Citations: 198 Cal. App. 3d 389; 243 Cal. Rptr. 662; 1988 Cal. App. LEXIS 76Docket: A036017

Court: California Court of Appeal; February 5, 1988; California; State Appellate Court

Narrative Opinion Summary

This case involves a dispute between a franchisee and Mobil Oil Corporation regarding the assignment of a franchise agreement. The primary legal issue was whether new judicial standards requiring good faith and commercial reasonableness in refusing consent for franchise assignments could be applied retroactively. From 1971 to 1980, the plaintiff operated a service station under a franchise agreement with Mobil that prohibited assignment without consent. Following a series of defaults and attempts to transfer the franchise, Mobil terminated the agreement, leading to the plaintiff's legal action alleging multiple causes, including breach of contract and violation of the federal Petroleum Marketing Practices Act. The trial court sustained a demurrer on some claims and granted summary judgment on others, but allowed the trial to proceed on key claims, resulting in a jury awarding damages to the plaintiff. However, the court later reduced the award following post-trial motions. On appeal, the court ruled against the retroactive application of new standards, emphasizing the reliance on prior legal standards and public policy considerations.
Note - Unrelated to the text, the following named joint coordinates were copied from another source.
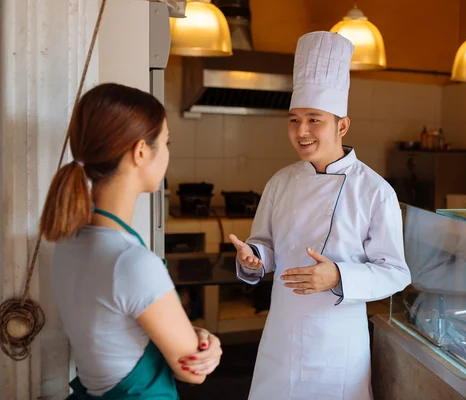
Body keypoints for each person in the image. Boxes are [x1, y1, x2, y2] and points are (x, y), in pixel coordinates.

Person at [229, 31, 411, 400]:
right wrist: (254, 258)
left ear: (342, 125)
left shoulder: (375, 191)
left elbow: (396, 273)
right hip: (282, 334)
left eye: (314, 120)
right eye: (294, 120)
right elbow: (265, 245)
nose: (302, 131)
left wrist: (338, 275)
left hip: (337, 342)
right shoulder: (280, 182)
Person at [39, 83, 222, 399]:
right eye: (165, 142)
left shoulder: (69, 240)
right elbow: (193, 373)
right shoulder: (131, 261)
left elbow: (119, 334)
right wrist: (210, 349)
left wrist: (186, 333)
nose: (166, 153)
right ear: (140, 152)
The judgment against Mobil was reversed, upholding the application of the existing legal framework at the time of the contract's execution.

Legal Issues Addressed

Business and Professions Code Section 21148

Application: The statute prohibits unreasonable withholding of consent for franchise transfers but does not apply to franchises established before its effective date, such as the 1980 contract in this case.

Reasoning: This statute became effective on January 1, 1981, and does not apply to franchises established before that date.
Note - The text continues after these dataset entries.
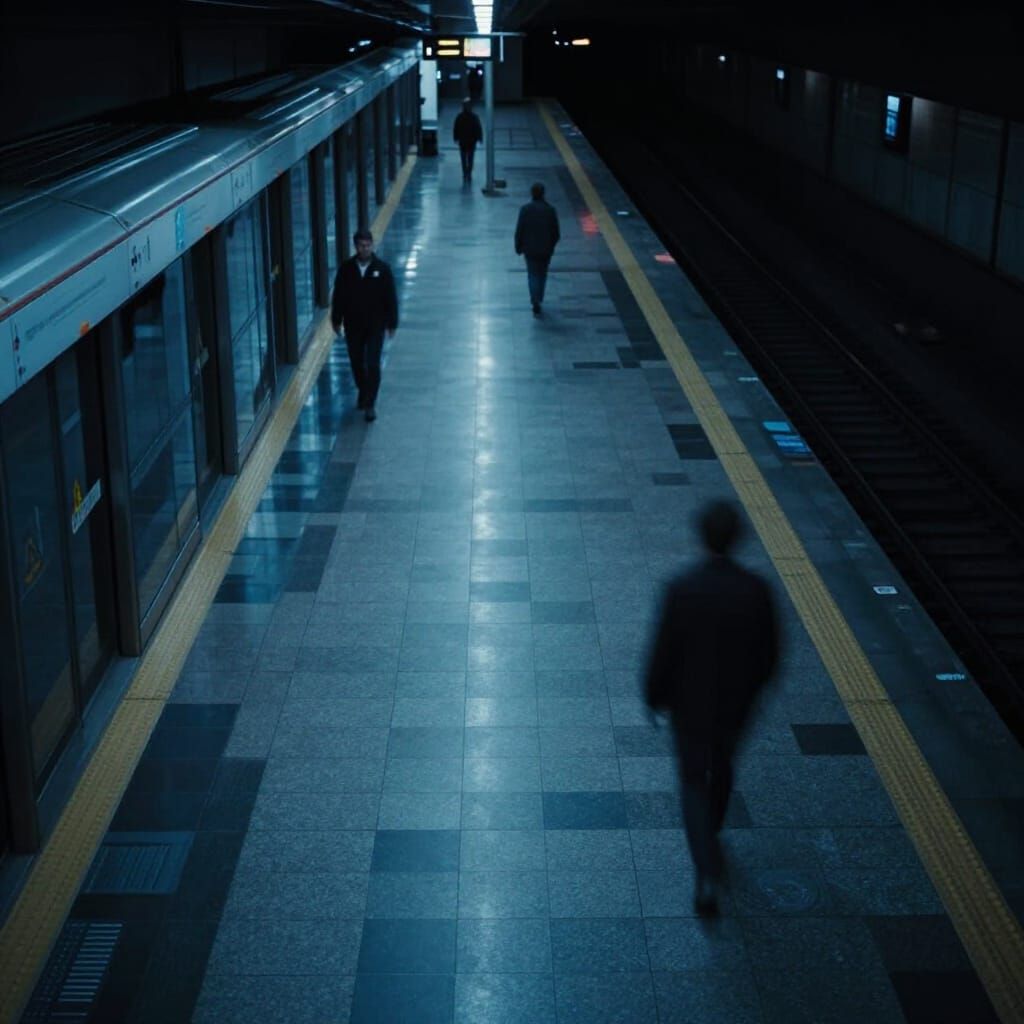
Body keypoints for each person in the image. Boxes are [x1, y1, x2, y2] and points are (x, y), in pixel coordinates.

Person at [644, 499, 779, 916]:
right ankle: (714, 830)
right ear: (738, 538)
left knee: (691, 780)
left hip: (690, 705)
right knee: (722, 766)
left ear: (701, 534)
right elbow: (771, 655)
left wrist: (654, 696)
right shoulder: (757, 591)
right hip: (735, 704)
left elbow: (663, 651)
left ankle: (706, 872)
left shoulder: (681, 588)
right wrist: (752, 691)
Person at [330, 228, 398, 422]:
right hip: (353, 325)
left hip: (376, 325)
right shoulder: (346, 269)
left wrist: (392, 323)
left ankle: (370, 404)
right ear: (356, 247)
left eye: (368, 245)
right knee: (356, 362)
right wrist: (336, 319)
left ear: (372, 245)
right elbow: (339, 296)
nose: (365, 248)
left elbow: (390, 297)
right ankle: (364, 389)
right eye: (361, 245)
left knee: (373, 363)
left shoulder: (382, 269)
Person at [514, 181, 560, 317]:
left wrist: (518, 246)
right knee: (542, 274)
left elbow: (519, 230)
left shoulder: (525, 209)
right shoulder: (550, 210)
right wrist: (551, 246)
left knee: (532, 274)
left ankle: (535, 300)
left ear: (532, 194)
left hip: (530, 249)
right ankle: (539, 296)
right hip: (545, 250)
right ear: (543, 194)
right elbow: (556, 233)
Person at [453, 98, 483, 183]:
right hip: (470, 141)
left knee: (465, 158)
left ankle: (466, 172)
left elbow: (456, 128)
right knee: (469, 158)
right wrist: (479, 138)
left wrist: (456, 137)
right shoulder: (474, 117)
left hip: (465, 141)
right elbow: (478, 128)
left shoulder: (460, 117)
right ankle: (467, 172)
Franchise Agreement Assignment Restrictions

Application: Mobil Oil's franchise agreements with the plaintiff included clauses prohibiting assignment without written consent, and Mobil exercised its contractual right to deny consent without needing to justify its decision.
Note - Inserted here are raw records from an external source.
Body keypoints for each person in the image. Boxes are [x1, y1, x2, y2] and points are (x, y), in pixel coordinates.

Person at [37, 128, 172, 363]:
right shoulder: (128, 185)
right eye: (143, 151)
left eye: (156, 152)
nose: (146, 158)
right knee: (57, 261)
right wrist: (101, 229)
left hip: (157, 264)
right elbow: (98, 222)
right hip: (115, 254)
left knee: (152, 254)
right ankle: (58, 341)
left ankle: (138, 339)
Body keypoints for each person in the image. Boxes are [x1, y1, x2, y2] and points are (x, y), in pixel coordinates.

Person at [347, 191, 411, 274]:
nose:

Reasoning: Mobil held an explicit right to refuse consent for the transfer of the plaintiff's franchise, with no limitations evident in the contract's language, granting them absolute discretion to deny consent without needing to justify their decision.

Good Faith and Commercial Reasonableness in Lease Assignments

Application: The court noted that prior to the legal changes, lessors could arbitrarily withhold consent for lease assignments, a standard applicable to Mobil's actions under the existing law at the time.

Reasoning: In instances where a lease prohibits subletting or assignment without lessor consent, the lessor can withhold consent arbitrarily unless the lease specifies otherwise.

Principles of Fairness and Public Policy in Retroactivity

Application: The court considered fairness and public policy, emphasizing reliance on existing standards and the inability of parties to foresee legal changes, thus ruling against retroactive application.

Reasoning: Public policy does not support retroactive application affecting established real property rights, and fairness dictates that the plaintiff should not benefit from a change he did not foresee.

Retroactivity of Judicial Standards

Application: The court determined that new judicial standards requiring good faith and commercial reasonableness in refusal to consent to franchise assignment do not apply retroactively to conduct prior to their establishment.

Reasoning: The court concluded that these new standards do not apply retroactively.